An interesting piece by Manan Ahmed in The National. [UPDATED 9/3/10: Lapata's piece HERE predates Ahmed's, and should also be kept in mind for my response below.]
A rambling response:
I found this to be a superb piece, as well as personally useful inasmuch as it provided a pathway into Daisy Rockwell's work that had hitherto been denied to me (I had always found her images compelling, but inaccessible and "closed" to me, and Ahmed's reading was thus suggestive and welcome). No reader of this blog will be surprised to read that I found Ahmed's invocation of Bollywood (and its contrast with American discourses on terrorism) useful -- it would be too bureaucratic, too much like the 9/11 Commission, to gauge imaginative work in terms of its utility (especially given that the Bollywood films co-exist with horrific state abuses, within or without the paradigm of counter-terrorism operations), but, nevertheless, the tradition of imagining the terrorist as borne from the state's own excesses (Dil Se is the best, by far; Fiza and Dhoka are crappily part of the same vein) is valuable work. More importantly, eschewing the tendency to imagine the terrorist as completely other, which Ahmed reads American discourses as doing, is ethical work, and when harnessed to the extraordinary appeal of the mass stars (Hrithik Roshan, Shah Rukh Khan, Aamir Khan, and so on), Bollywood representations of the terrorist open up a space where empathy (not so much for the terrorist as for the people caught up in the vice-like grip of conflict, suspicion, and cruelty; from among whom the ranks of terrorists might be drawn) might be imagined.

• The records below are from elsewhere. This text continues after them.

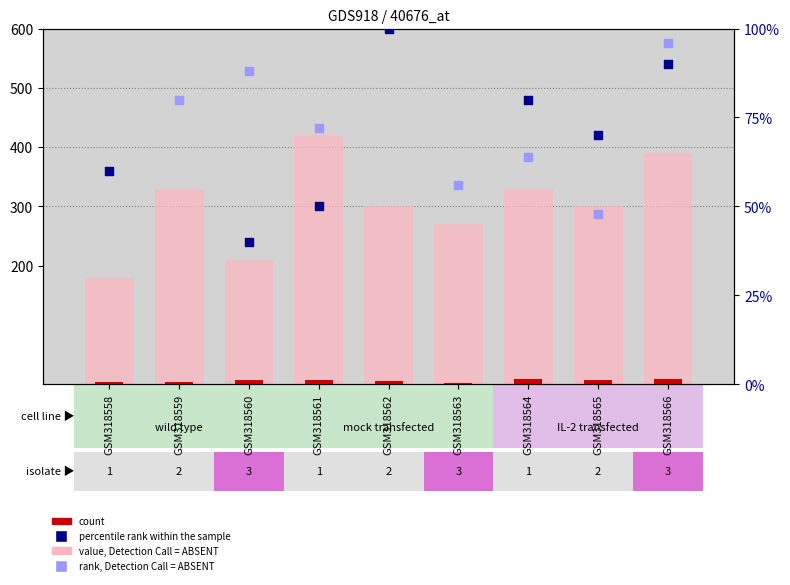

Which series has the largest Y range (max minus min)?

value, Detection Call = ABSENT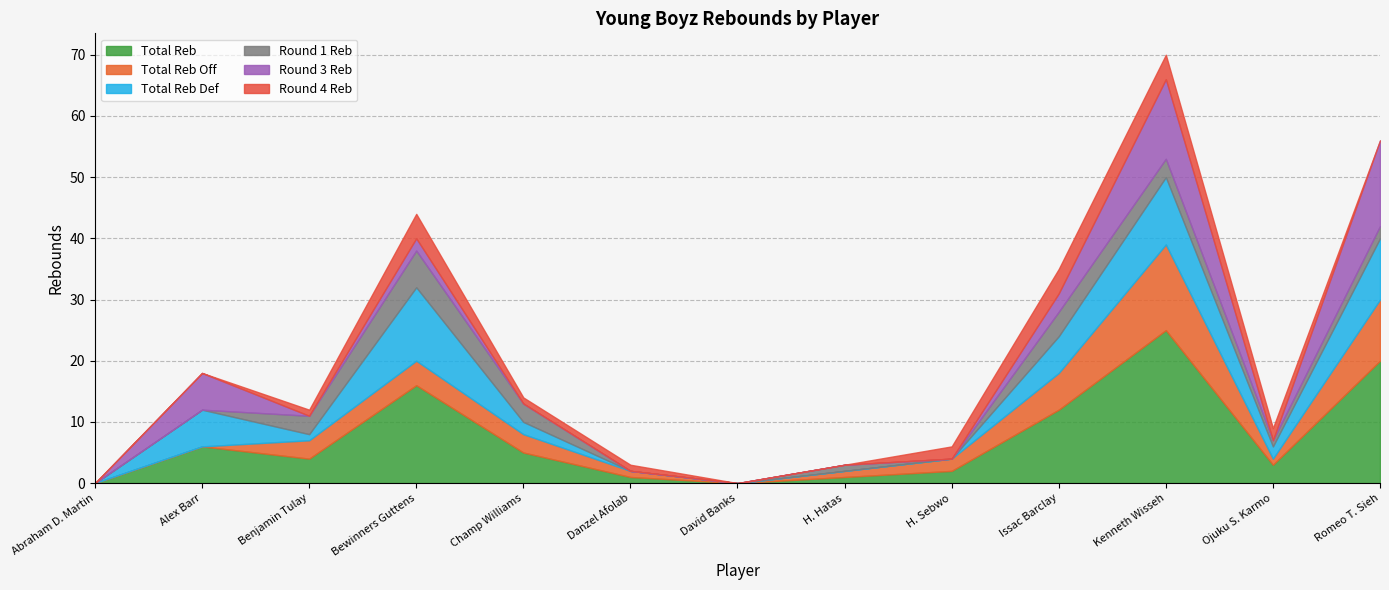

Reading left to right, extract all data points from this chart.

Total Reb: Abraham D. Martin=0	Alex Barr=6	Benjamin Tulay=4	Bewinners Guttens=16	Champ Williams=5	Danzel Afolab=1	David Banks=0	H. Hatas=1	H. Sebwo=2	Issac Barclay=12	Kenneth Wisseh=25	Ojuku S. Karmo=3	Romeo T. Sieh=20
Total Reb Off: Abraham D. Martin=0	Alex Barr=0	Benjamin Tulay=3	Bewinners Guttens=4	Champ Williams=3	Danzel Afolab=1	David Banks=0	H. Hatas=1	H. Sebwo=2	Issac Barclay=6	Kenneth Wisseh=14	Ojuku S. Karmo=1	Romeo T. Sieh=10
Total Reb Def: Abraham D. Martin=0	Alex Barr=6	Benjamin Tulay=1	Bewinners Guttens=12	Champ Williams=2	Danzel Afolab=0	David Banks=0	H. Hatas=0	H. Sebwo=0	Issac Barclay=6	Kenneth Wisseh=11	Ojuku S. Karmo=2	Romeo T. Sieh=10
Round 1 Reb: Abraham D. Martin=0	Alex Barr=0	Benjamin Tulay=3	Bewinners Guttens=6	Champ Williams=3	Danzel Afolab=0	David Banks=0	H. Hatas=1	H. Sebwo=0	Issac Barclay=4	Kenneth Wisseh=3	Ojuku S. Karmo=1	Romeo T. Sieh=2
Round 3 Reb: Abraham D. Martin=0	Alex Barr=6	Benjamin Tulay=0	Bewinners Guttens=2	Champ Williams=0	Danzel Afolab=0	David Banks=0	H. Hatas=0	H. Sebwo=0	Issac Barclay=3	Kenneth Wisseh=13	Ojuku S. Karmo=0	Romeo T. Sieh=14
Round 4 Reb: Abraham D. Martin=0	Alex Barr=0	Benjamin Tulay=1	Bewinners Guttens=4	Champ Williams=1	Danzel Afolab=1	David Banks=0	H. Hatas=0	H. Sebwo=2	Issac Barclay=4	Kenneth Wisseh=4	Ojuku S. Karmo=2	Romeo T. Sieh=0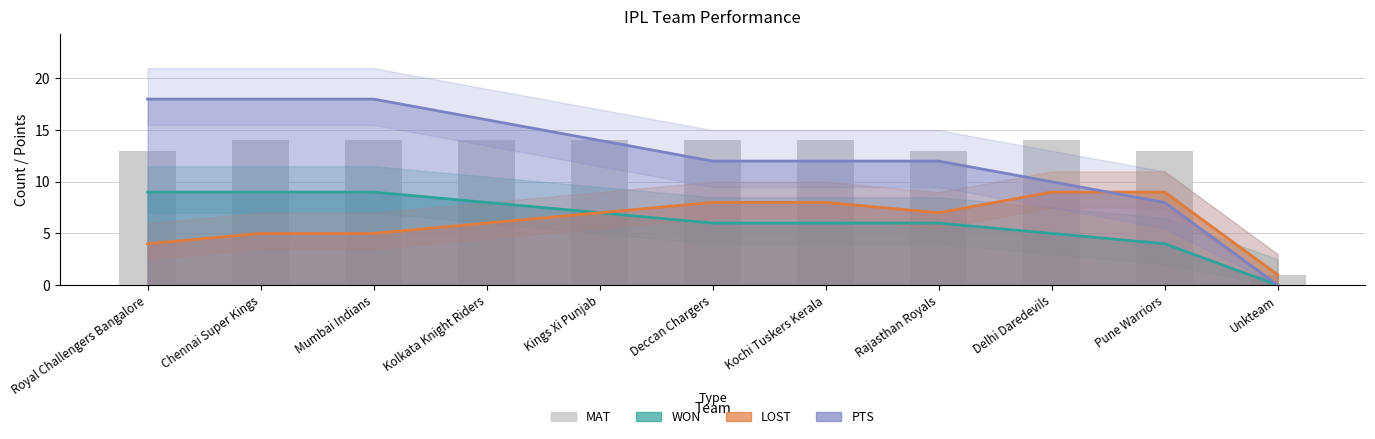

How many bars are there in total?

11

For Ahmed, then, America imagines the terrorist as other, whereas Bollywood can present a sympathetic portrayal -- but is this so only if the terrorist is not completely other? i.e., Where the terrorist is portrayed as completely other, are Indian representations no different in kind than American ones, and might this account for why Bollywood portrayals of Pakistani or Afghani terrorists seem seem completely "off"? (For instance, even in the otherwise fantastic Black Friday, not to speak of more mediocre fare like Deewar - Let's Bring Our Heroes Home, one is struck by how un-recognizable Pakistan is, almost as if Umberto Eco's Baudolino were telling the tale.) Perhaps the Bollywood model simply re-inscribes empathy in the nationalistic framework: we are asked to sympathize, and by the end of the film, we are asked to affirm the best that is in India, including the very sympathy the film elicits from us for our (misguided) own. But not universally (the film cited by Ahmed -- Dil Se -- is a good, if atypical, example), and perhaps, occasionally, there is sympathy for others as well: for instance, in Sarfarosh, it is the "muhajir" ISI agent played by Naseeruddin Shah who articulates the pain of Partition most frankly (although, there can be little doubt that the one-time countryman, the Pakistani, especially the "muhajir" with roots in areas that form part of even post-1947 India, is not an "other" in the same way that, e.g., the trans-national jihadi of Anil Sharma's The Hero is). Such imaginative sympathy, borne of liberal nationalism, might well be problematic, but I agree with Ahmed's implication that it remains a more self-aware and nuanced position than the civilizational/apocalyptic tone of struggle we have all become familiar with in post-9/11 American culture. Ahmed does well to make that last word the focus of his piece: one can only have realistic (that is to say banal) expectations from states and bureaucracies -- the real failure of imagination is occurring elsewhere.